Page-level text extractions
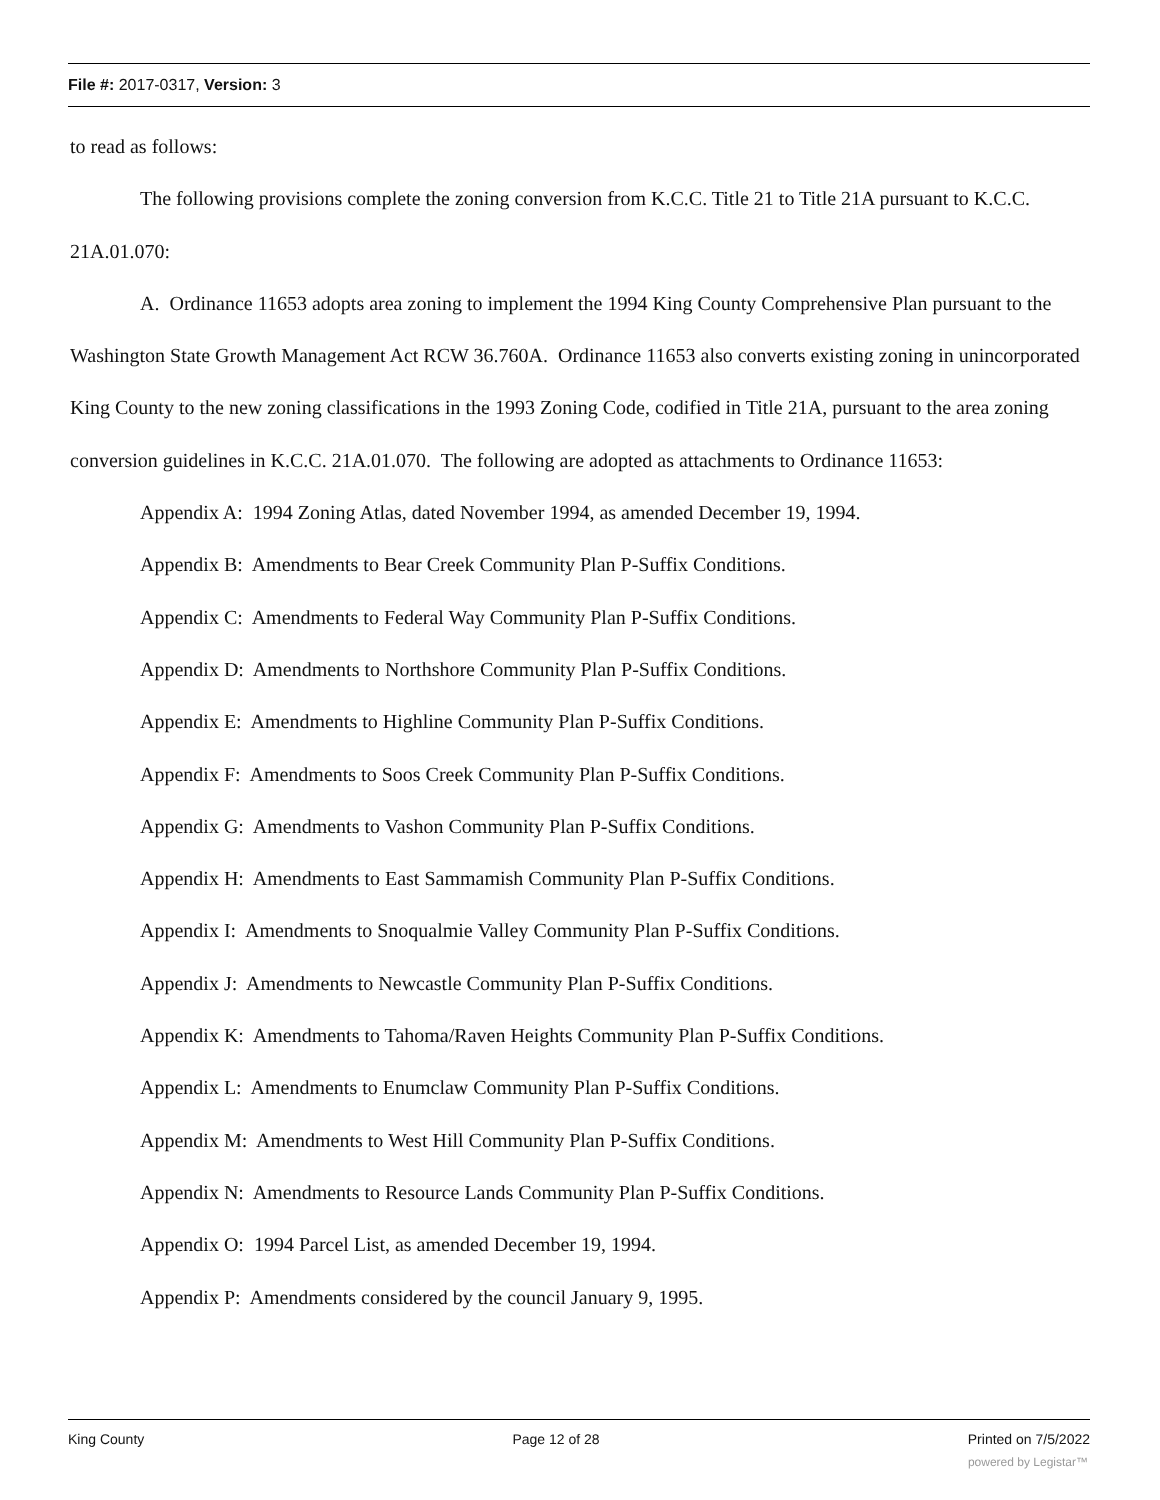File #: 2017-0317, Version: 3
to read as follows:
The following provisions complete the zoning conversion from K.C.C. Title 21 to Title 21A pursuant to K.C.C. 21A.01.070:
A. Ordinance 11653 adopts area zoning to implement the 1994 King County Comprehensive Plan pursuant to the Washington State Growth Management Act RCW 36.760A. Ordinance 11653 also converts existing zoning in unincorporated King County to the new zoning classifications in the 1993 Zoning Code, codified in Title 21A, pursuant to the area zoning conversion guidelines in K.C.C. 21A.01.070. The following are adopted as attachments to Ordinance 11653:
Appendix A: 1994 Zoning Atlas, dated November 1994, as amended December 19, 1994.
Appendix B: Amendments to Bear Creek Community Plan P-Suffix Conditions.
Appendix C: Amendments to Federal Way Community Plan P-Suffix Conditions.
Appendix D: Amendments to Northshore Community Plan P-Suffix Conditions.
Appendix E: Amendments to Highline Community Plan P-Suffix Conditions.
Appendix F: Amendments to Soos Creek Community Plan P-Suffix Conditions.
Appendix G: Amendments to Vashon Community Plan P-Suffix Conditions.
Appendix H: Amendments to East Sammamish Community Plan P-Suffix Conditions.
Appendix I: Amendments to Snoqualmie Valley Community Plan P-Suffix Conditions.
Appendix J: Amendments to Newcastle Community Plan P-Suffix Conditions.
Appendix K: Amendments to Tahoma/Raven Heights Community Plan P-Suffix Conditions.
Appendix L: Amendments to Enumclaw Community Plan P-Suffix Conditions.
Appendix M: Amendments to West Hill Community Plan P-Suffix Conditions.
Appendix N: Amendments to Resource Lands Community Plan P-Suffix Conditions.
Appendix O: 1994 Parcel List, as amended December 19, 1994.
Appendix P: Amendments considered by the council January 9, 1995.
King County Page 12 of 28 Printed on 7/5/2022
powered by Legistar™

§ WHAT THE EXERCISE ASKS
Go through the records above and, whenever a line includes the word "County", copy it.

§ OUTPUT OF THE TASK
A. Ordinance 11653 adopts area zoning to implement the 1994 King County Comprehensive Plan pursuant to the Washington State Growth Management Act RCW 36.760A. Ordinance 11653 also converts existing zoning in unincorporated King County to the new zoning classifications in the 1993 Zoning Code, codified in Title 21A, pursuant to the area zoning conversion guidelines in K.C.C. 21A.01.070. The following are adopted as attachments to Ordinance 11653:
King County Page 12 of 28 Printed on 7/5/2022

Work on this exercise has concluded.